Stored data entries
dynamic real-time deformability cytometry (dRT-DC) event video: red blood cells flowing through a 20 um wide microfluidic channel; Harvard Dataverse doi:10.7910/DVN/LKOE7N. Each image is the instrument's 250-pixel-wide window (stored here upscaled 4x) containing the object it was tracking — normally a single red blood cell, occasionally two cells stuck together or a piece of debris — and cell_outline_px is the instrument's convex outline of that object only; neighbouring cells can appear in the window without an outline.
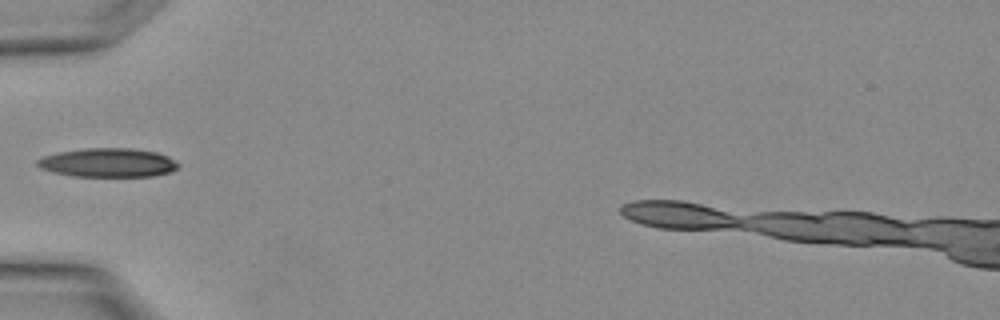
{"species": "Egyptian fruit bat (a non-hibernating species)", "species_latin": "Rousettus aegyptiacus", "temperature_condition": "warm", "stored_images_in_passage": 1, "camera_frame_rate_fps": 3000, "um_per_image_px": 0.085, "animal": {"sex": "female"}, "frame": {"image": 1, "passage_image": 1, "time_ms": 0.0, "image_size_px": [1000, 320], "cell_outline_px": [[180, 164], [172, 172], [156, 176], [72, 176], [52, 172], [40, 168], [36, 164], [36, 160], [44, 156], [56, 152], [84, 148], [132, 148], [156, 152], [168, 156]], "centroid_in_image_um": [9.17, 13.82], "position_along_channel_um": 75.8, "area_um2": 23.93}}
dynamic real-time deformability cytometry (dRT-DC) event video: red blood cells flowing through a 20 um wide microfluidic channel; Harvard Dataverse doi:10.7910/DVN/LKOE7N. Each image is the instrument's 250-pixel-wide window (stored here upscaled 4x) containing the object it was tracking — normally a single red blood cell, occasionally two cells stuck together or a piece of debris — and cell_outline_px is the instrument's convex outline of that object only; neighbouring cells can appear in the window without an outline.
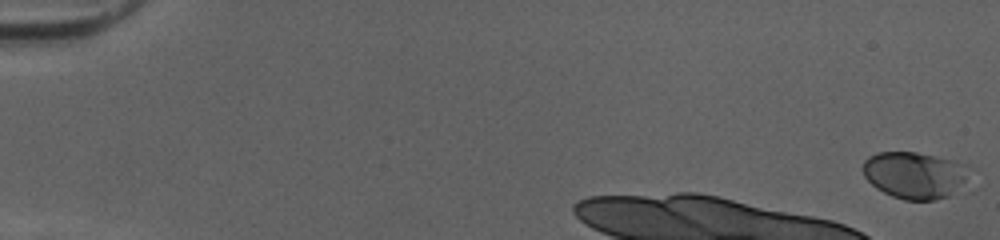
{"species": "human", "species_latin": "Homo sapiens", "temperature_condition": "cold", "stored_images_in_passage": 12, "camera_frame_rate_fps": 3000, "um_per_image_px": 0.085, "donor": {"sex": "female"}, "frame": {"image": 1, "passage_image": 1, "time_ms": 0.0, "image_size_px": [1000, 240], "cell_outline_px": [[976, 168], [948, 196], [936, 200], [904, 200], [892, 196], [876, 188], [864, 176], [864, 160], [868, 156], [876, 152], [916, 152], [952, 160], [968, 164]], "centroid_in_image_um": [77.77, 14.86], "position_along_channel_um": 7.2, "area_um2": 29.07}}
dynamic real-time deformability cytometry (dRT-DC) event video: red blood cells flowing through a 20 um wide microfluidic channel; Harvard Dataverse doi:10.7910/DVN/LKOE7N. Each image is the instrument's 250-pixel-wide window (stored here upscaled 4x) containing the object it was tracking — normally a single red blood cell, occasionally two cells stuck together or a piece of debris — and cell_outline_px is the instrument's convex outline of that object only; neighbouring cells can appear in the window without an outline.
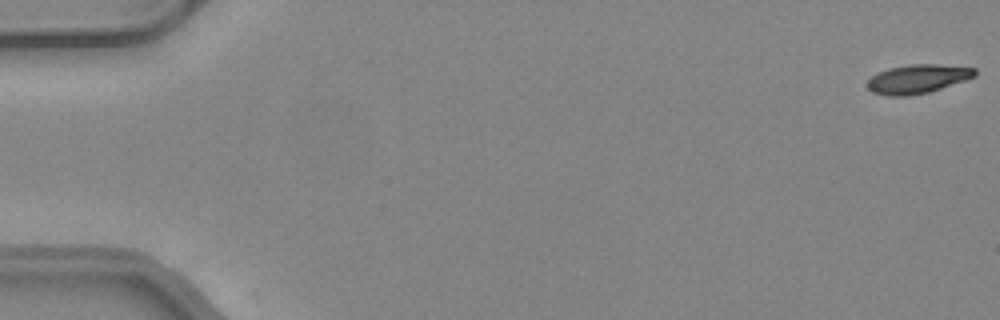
{"species": "common noctule bat (a hibernating species)", "species_latin": "Nyctalus noctula", "temperature_condition": "warm", "stored_images_in_passage": 50, "camera_frame_rate_fps": 3000, "um_per_image_px": 0.085, "animal": {"sex": "female", "body_mass_g": 24.6, "forearm_length_mm": 56.2}, "frame": {"image": 1, "passage_image": 1, "time_ms": 0.0, "image_size_px": [1000, 320], "cell_outline_px": [[976, 76], [928, 92], [908, 96], [888, 96], [872, 92], [868, 88], [868, 80], [876, 72], [888, 68], [912, 64], [936, 64], [976, 68]], "centroid_in_image_um": [77.96, 6.7], "position_along_channel_um": 7.0, "area_um2": 17.98}}
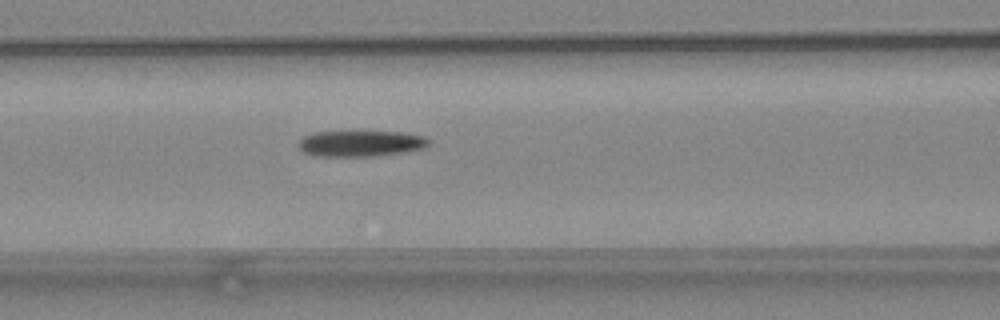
{"frame": {"image": 2, "passage_image": 22, "time_ms": 7.0, "image_size_px": [1000, 320], "cell_outline_px": [[432, 140], [424, 148], [408, 152], [376, 156], [316, 156], [304, 152], [296, 144], [304, 136], [312, 132], [404, 132], [428, 136]], "centroid_in_image_um": [30.72, 12.2], "position_along_channel_um": 135.9, "area_um2": 20.0}}
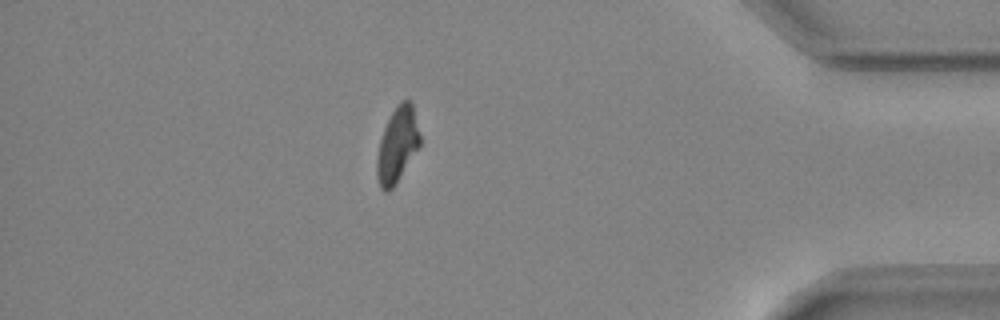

What is expected:
Every record above should be transcribed exactly; the pictures stay out of the copy.

Result for this task:
dynamic real-time deformability cytometry (dRT-DC) event video: red blood cells flowing through a 20 um wide microfluidic channel; Harvard Dataverse doi:10.7910/DVN/LKOE7N. Each image is the instrument's 250-pixel-wide window (stored here upscaled 4x) containing the object it was tracking — normally a single red blood cell, occasionally two cells stuck together or a piece of debris — and cell_outline_px is the instrument's convex outline of that object only; neighbouring cells can appear in the window without an outline.
{"species": "Egyptian fruit bat (a non-hibernating species)", "species_latin": "Rousettus aegyptiacus", "temperature_condition": "warm", "stored_images_in_passage": 1, "camera_frame_rate_fps": 3000, "um_per_image_px": 0.085, "animal": {"sex": "female"}, "frame": {"image": 1, "passage_image": 1, "time_ms": 0.0, "image_size_px": [1000, 320], "cell_outline_px": [[180, 164], [172, 172], [156, 176], [72, 176], [52, 172], [40, 168], [36, 164], [36, 160], [44, 156], [56, 152], [84, 148], [132, 148], [156, 152], [168, 156]], "centroid_in_image_um": [9.17, 13.82], "position_along_channel_um": 75.8, "area_um2": 23.93}}
dynamic real-time deformability cytometry (dRT-DC) event video: red blood cells flowing through a 20 um wide microfluidic channel; Harvard Dataverse doi:10.7910/DVN/LKOE7N. Each image is the instrument's 250-pixel-wide window (stored here upscaled 4x) containing the object it was tracking — normally a single red blood cell, occasionally two cells stuck together or a piece of debris — and cell_outline_px is the instrument's convex outline of that object only; neighbouring cells can appear in the window without an outline.
{"species": "human", "species_latin": "Homo sapiens", "temperature_condition": "cold", "stored_images_in_passage": 12, "camera_frame_rate_fps": 3000, "um_per_image_px": 0.085, "donor": {"sex": "female"}, "frame": {"image": 1, "passage_image": 1, "time_ms": 0.0, "image_size_px": [1000, 240], "cell_outline_px": [[976, 168], [948, 196], [936, 200], [904, 200], [892, 196], [876, 188], [864, 176], [864, 160], [868, 156], [876, 152], [916, 152], [952, 160], [968, 164]], "centroid_in_image_um": [77.77, 14.86], "position_along_channel_um": 7.2, "area_um2": 29.07}}
dynamic real-time deformability cytometry (dRT-DC) event video: red blood cells flowing through a 20 um wide microfluidic channel; Harvard Dataverse doi:10.7910/DVN/LKOE7N. Each image is the instrument's 250-pixel-wide window (stored here upscaled 4x) containing the object it was tracking — normally a single red blood cell, occasionally two cells stuck together or a piece of debris — and cell_outline_px is the instrument's convex outline of that object only; neighbouring cells can appear in the window without an outline.
{"species": "common noctule bat (a hibernating species)", "species_latin": "Nyctalus noctula", "temperature_condition": "warm", "stored_images_in_passage": 50, "camera_frame_rate_fps": 3000, "um_per_image_px": 0.085, "animal": {"sex": "female", "body_mass_g": 24.6, "forearm_length_mm": 56.2}, "frame": {"image": 1, "passage_image": 1, "time_ms": 0.0, "image_size_px": [1000, 320], "cell_outline_px": [[976, 76], [928, 92], [908, 96], [888, 96], [872, 92], [868, 88], [868, 80], [876, 72], [888, 68], [912, 64], [936, 64], [976, 68]], "centroid_in_image_um": [77.96, 6.7], "position_along_channel_um": 7.0, "area_um2": 17.98}}
{"frame": {"image": 2, "passage_image": 22, "time_ms": 7.0, "image_size_px": [1000, 320], "cell_outline_px": [[432, 140], [424, 148], [408, 152], [376, 156], [316, 156], [304, 152], [296, 144], [304, 136], [312, 132], [404, 132], [428, 136]], "centroid_in_image_um": [30.72, 12.2], "position_along_channel_um": 135.9, "area_um2": 20.0}}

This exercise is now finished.